生态诗学视域下的散文书写与家国情怀
2024-08-15孙心怡刘艳
摘要:当代知名作家叶梅在其散文创作中,进行了多层面的中国化、本土化的生态书写,蕴含着层次丰富的生态诗学审美意蕴的文学表达。尤其是在近十余年的新时代文学发展的时间段里,叶梅散文创作的这些方面与特征愈发深化与典型化。她在其散文艺术世界里,通过重视以自然为本的自然生态同重视人与自然关系的人文生态关怀双线交织的结构,写出了中国本土化的“有人的自然”,展现了自然生态与人文生态二者之间既互相蕴含又互相推动的关系。在其所持的生态关怀的具体展开层面,叶梅在散文中采用了“通感”这种对自然和自然环境的感受方式与修辞手法,展现出对具体“地方”之自然的独到的“感受价值”,在展现对自然生态的“部分的‘返魅’”的同时,也通过观照自然生态的生命体验来实现可持续发展的整体性自然生态观的探索与建构。叶梅散文中的生态书写,最终落脚于两点即积极有为的时代精神与对人民现实生活的悉心关怀,借助生产视域来观照劳动人民的生产、生活和与之相应的自然生态,并通过文学性的表达方式,作出能够将生产、生活与生态三者统合到一起的新时代散文叙述与话语方式的探索与建构。
关键词:叶梅;散文;生态诗学;生态书写;感受价值
借用叶梅本人的一句话“有一些存在,总会让过去和现在,不断地重逢”,来形象地形容我们于此解读叶梅散文的意义。对于叶梅而言,这样的一些“存在”或可以说其实就是叶梅的作品,即由她的写作所搭建起的散文艺术世界。凭借作品,她的身与心徜徉在一种遇到自然、体悟自然、写出自然的状态之中。而对于读者与研究者而言,叶梅近年来新作不断,在她的散文、小说、非虚构写作等不同文体的作品里,她的那些充满灵性的、打动人心的、沁人心脾的文字,不断地与我们这些读者和研究者重逢,给我们打开与呈现一个文学审美维度极为丰赡的、由叶梅作品文字所构建起的文学世界。而其在生态诗学视域下所作的散文书写,其对自然、人及自然与对人的重新发现,熔铸了自己独特生命体验、家国情怀的散文话语,无不令叶梅那些富有生态诗学审美意蕴的散文,成为我们考察新时代散文叙述与话语方式建构的一个绕不过去的存在。

* _存储数据_
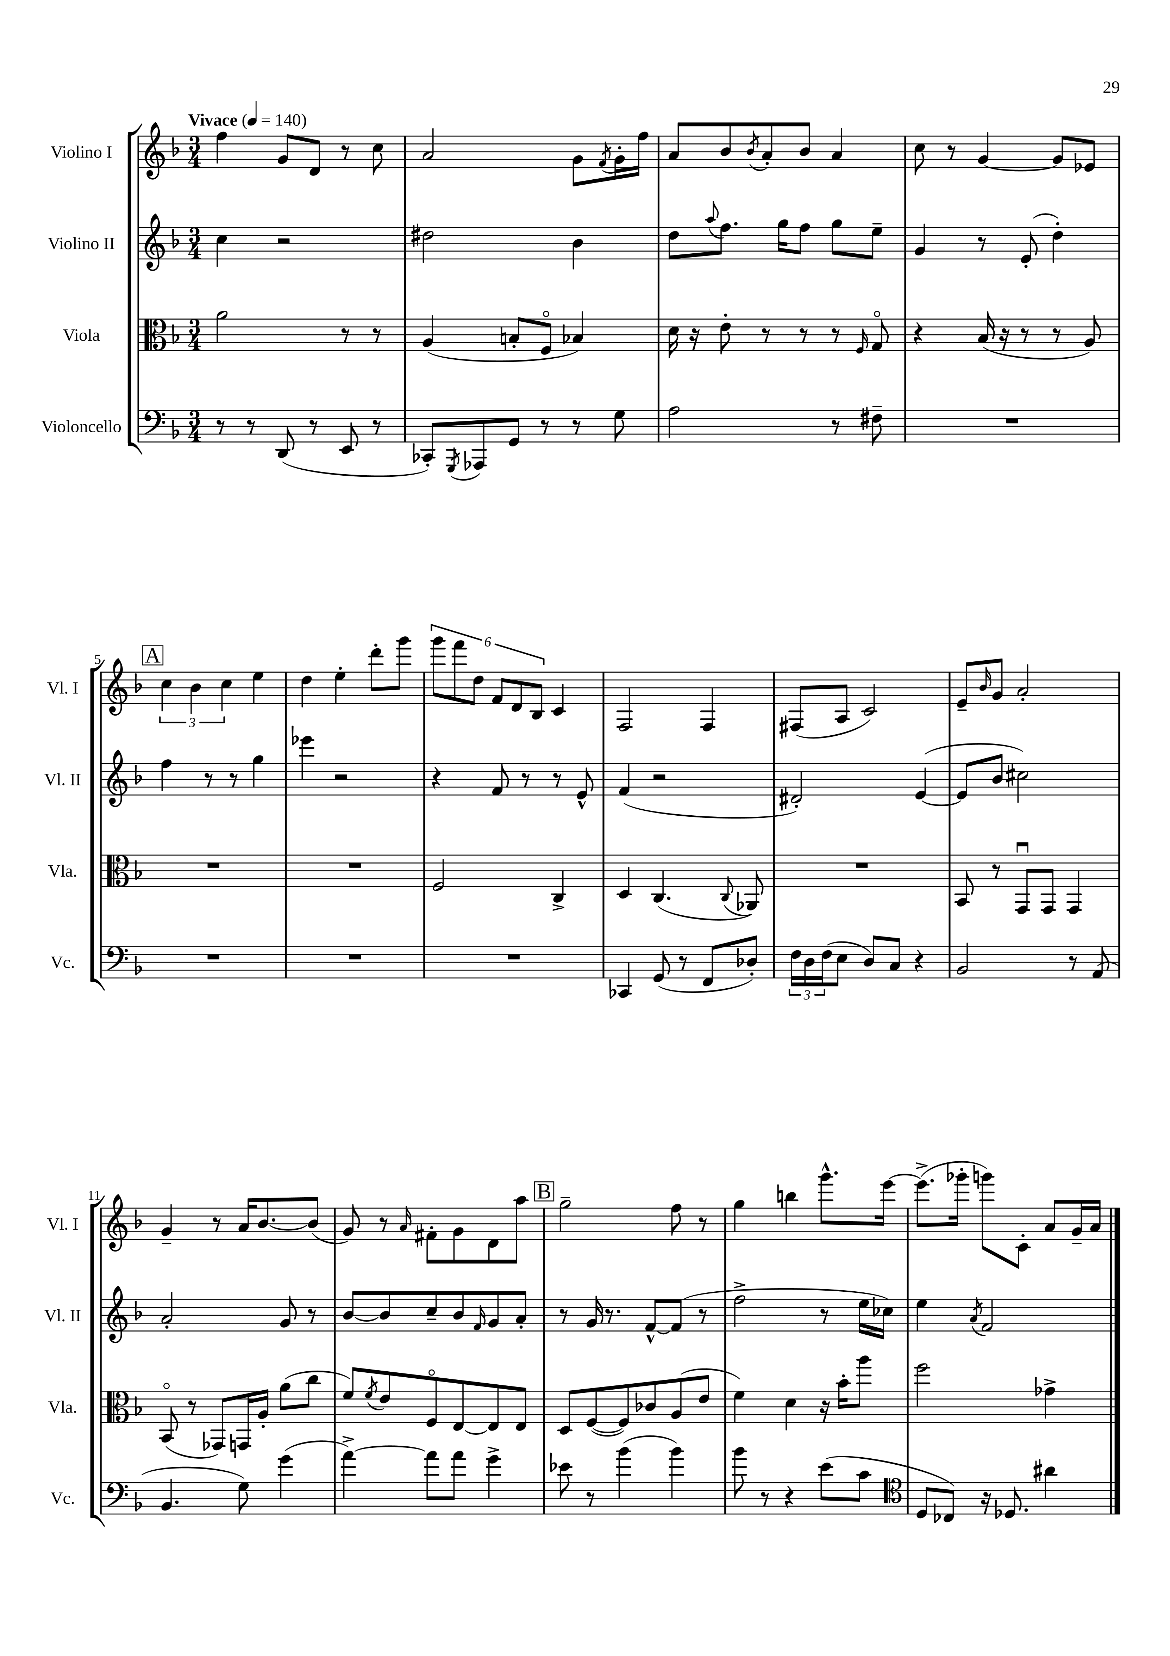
<<
\new StaffGroup <<
\new Staff = "s0" \with { instrumentName = "Violino I" shortInstrumentName = "Vl. I" } {
    \clef treble \key f \major \numericTimeSignature \time 3/4 \tempo "Vivace" 4 = 140
    f''4 g'8 d'8 r8 c''8 |
    a'2 g'8 \acciaccatura { f'8 } g'16-. f''16 |
    a'8 bes'8 \acciaccatura { bes'8 } a'8-. bes'8 a'4 |
    c''8 r8 g'4~ g'8 ees'8 |
    \mark \markup { \box "A" } \tuplet 3/2 { c''4 bes'4 c''4 } e''4 |
    d''4 e''4-. d'''8-. g'''8 |
    \tuplet 6/4 { g'''8 f'''8 d''8 f'8 d'8 bes8 } c'4 |
    f2 f4 |
    fis8( a8 c'2) |
    e'8-- \grace { bes'16 } g'8 a'2-. |
    g'4-- r8 a'16 bes'8.~ bes'8( |
    g'8) r8 \grace { a'16 } fis'8-. g'8 d'8 a''8 |
    \mark \markup { \box "B" } g''2-- f''8 r8 |
    g''4 b''4 g'''8.-^ e'''16~ |
    e'''8.->( ges'''16-. g'''8) c'8-. a'8 g'16-- a'16 \bar "|." |
}
\new Staff = "s1" \with { instrumentName = "Violino II" shortInstrumentName = "Vl. II" } {
    \clef treble \key f \major \numericTimeSignature \time 3/4
    c''4 r2 |
    dis''2 bes'4 |
    d''8 \appoggiatura { a''8 } f''8. g''16 f''8 g''8 e''8-- |
    g'4 r8 e'8-.( d''4-.) |
    \mark \markup { \box "A" } f''4 r8 r8 g''4 |
    ees'''4 r2 |
    r4 f'8 r8 r8 e'8-^ |
    f'4( r2 |
    dis'2-.) e'4~( |
    e'8 bes'8 cis''2) |
    a'2-. g'8 r8 |
    bes'8~ bes'8 c''8-- bes'8 \grace { f'16 } g'8 a'8-. |
    \mark \markup { \box "B" } r8 g'16 r8. f'8~-^ f'8( r8 |
    f''2-> r8 e''16 ces''16) |
    e''4 \acciaccatura { a'8 } f'2 \bar "|." |
}
\new Staff = "s2" \with { instrumentName = "Viola" shortInstrumentName = "Vla." } {
    \clef alto \key f \major \numericTimeSignature \time 3/4
    a'2 r8 r8 |
    a4( b8-. f8\flageolet bes4) |
    d'16 r16 e'8-. r8 r8 r8 \grace { f16 } g8\flageolet |
    r4 bes16( r16 r8 r8 a8) |
    \mark \markup { \box "A" } R2. |
    R2. |
    f2 c4-> |
    d4 c4.( \appoggiatura { c8 } aes,8) |
    R2. |
    bes,8 r8 g,8\downbow g,8 g,4 |
    bes,8\flageolet( r8 ges,8) g,16 a16-. a'8( c''8 |
    f'8) \acciaccatura { f'8 } e'8 f8\flageolet e8~ e8 e8 |
    \mark \markup { \box "B" } d8 f8~( f8) ces'8 a8( e'8 |
    f'4) d'4 r16 bes'16-. a''8 |
    f''2 ges'4-> \bar "|." |
}
\new Staff = "s3" \with { instrumentName = "Violoncello" shortInstrumentName = "Vc." } {
    \clef bass \key f \major \numericTimeSignature \time 3/4
    r8 r8 d,8( r8 e,8 r8 |
    ces,8-.) \acciaccatura { g,,8 } aes,,8 g,8 r8 r8 g8 |
    a2 r8 fis8-- |
    R2. |
    \mark \markup { \box "A" } R2. |
    R2. |
    R2. |
    ces,4 g,8( r8 f,8 des8-.) |
    \tuplet 3/2 { f16 d16 f16( } e8 d8) c8 r4 |
    bes,2 r8 a,8( |
    bes,4. g8) g'4( |
    a'4~->) a'8 a'8 g'4-> |
    \mark \markup { \box "B" } ees'8 r8 bes'4( bes'4) |
    bes'8 r8 r4 e'8( c'8 |
    \clef tenor d8 ces8) r16 des8. ais'4 \bar "|." |
}
>>
>>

* _练习要求_
• A. 根据这篇关于叶梅散文生态书写的文章,叶梅在散文中采用了哪种对自然和自然环境的感受方式与修辞手法?
• B. 请引用这篇关于叶梅散文的文章中从“生态诗学视域下的散文书写与家国情怀”一直到“式建构的一个绕不过去的存在。”的全部文字。
• C. 请列出这篇关于叶梅散文的文章在关键词一栏中给出的全部关键词。

* _答案列表_
• A. 通感。

• B.
生态诗学视域下的散文书写与家国情怀
2024-08-15孙心怡刘艳
摘要:当代知名作家叶梅在其散文创作中,进行了多层面的中国化、本土化的生态书写,蕴含着层次丰富的生态诗学审美意蕴的文学表达。尤其是在近十余年的新时代文学发展的时间段里,叶梅散文创作的这些方面与特征愈发深化与典型化。她在其散文艺术世界里,通过重视以自然为本的自然生态同重视人与自然关系的人文生态关怀双线交织的结构,写出了中国本土化的“有人的自然”,展现了自然生态与人文生态二者之间既互相蕴含又互相推动的关系。在其所持的生态关怀的具体展开层面,叶梅在散文中采用了“通感”这种对自然和自然环境的感受方式与修辞手法,展现出对具体“地方”之自然的独到的“感受价值”,在展现对自然生态的“部分的‘返魅’”的同时,也通过观照自然生态的生命体验来实现可持续发展的整体性自然生态观的探索与建构。叶梅散文中的生态书写,最终落脚于两点即积极有为的时代精神与对人民现实生活的悉心关怀,借助生产视域来观照劳动人民的生产、生活和与之相应的自然生态,并通过文学性的表达方式,作出能够将生产、生活与生态三者统合到一起的新时代散文叙述与话语方式的探索与建构。
关键词:叶梅;散文;生态诗学;生态书写;感受价值
借用叶梅本人的一句话“有一些存在,总会让过去和现在,不断地重逢”,来形象地形容我们于此解读叶梅散文的意义。对于叶梅而言,这样的一些“存在”或可以说其实就是叶梅的作品,即由她的写作所搭建起的散文艺术世界。凭借作品,她的身与心徜徉在一种遇到自然、体悟自然、写出自然的状态之中。而对于读者与研究者而言,叶梅近年来新作不断,在她的散文、小说、非虚构写作等不同文体的作品里,她的那些充满灵性的、打动人心的、沁人心脾的文字,不断地与我们这些读者和研究者重逢,给我们打开与呈现一个文学审美维度极为丰赡的、由叶梅作品文字所构建起的文学世界。而其在生态诗学视域下所作的散文书写,其对自然、人及自然与对人的重新发现,熔铸了自己独特生命体验、家国情怀的散文话语,无不令叶梅那些富有生态诗学审美意蕴的散文,成为我们考察新时代散文叙述与话语方式建构的一个绕不过去的存在。

• C. 叶梅、散文、生态诗学、生态书写、感受价值